Using the tabulizer
package, I extracted information from the first page only to test:
library(tabulizer)
library(dplyr)
library(stringi)
url <- 'http://www2.alerj.rj.gov.br/leideacesso/spic/arquivo/folha-de-pagamento-2018-01.pdf'
d <- extract_tables(url, encoding = "UTF-8", pages = 1)
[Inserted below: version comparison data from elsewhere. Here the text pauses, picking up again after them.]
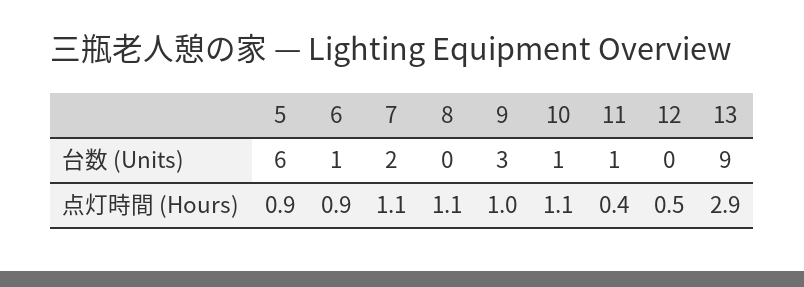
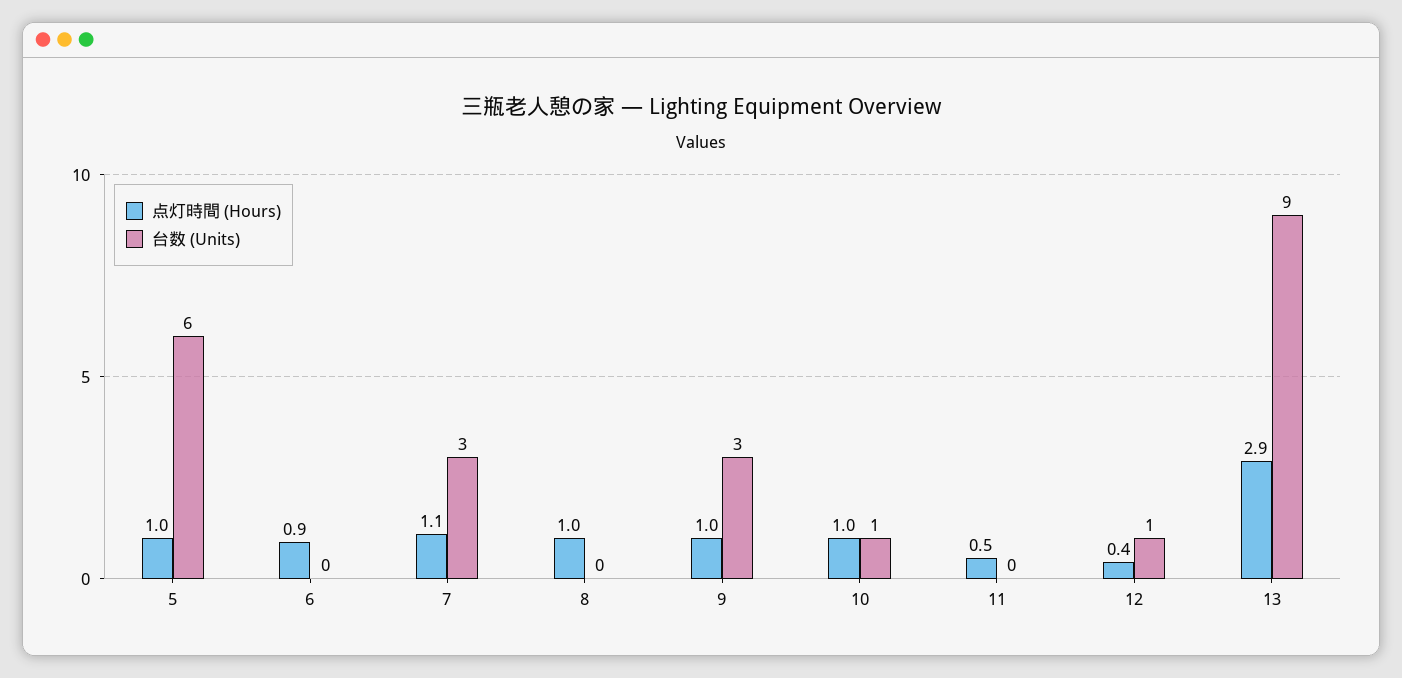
台数 (Units), 6: 1 -> 0
台数 (Units), 7: 2 -> 3
台数 (Units), 11: 1 -> 0
台数 (Units), 12: 0 -> 1
点灯時間 (Hours), 5: 0.9 -> 1
点灯時間 (Hours), 8: 1.1 -> 1
点灯時間 (Hours), 10: 1.1 -> 1
点灯時間 (Hours), 11: 0.4 -> 0.5
点灯時間 (Hours), 12: 0.5 -> 0.4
Then I made the list into a data frame, turned it into chr
, named the variables, and removed the first line (which is actually the name of the variables)
d <- as.data.frame(d)
d <- d %>%
mutate_all(funs(as.character(.)))
names(d) <- d[1,]
d <- d[-1,]
Then you need to clean up the information, such as the thousand separator, the decimal separator in pdf as ,
, and turn that information into numeric
d <- d %>%
mutate_all(funs(gsub("-", NA, .)))
d <- d %>%
mutate_at(vars(VENCIMENTO:'TOTAL LÍQUIDO'), funs(gsub("\.", "", .))) %>%
mutate_at(vars(VENCIMENTO:'TOTAL LÍQUIDO'), funs(as.numeric(gsub(",", "\.", .))))
If you remove the pages
option from the extract_tables
function it will pull all the pages of the pdf and place it within a single list. For the join in a single table, I think do.call(rbind, d)
will solve.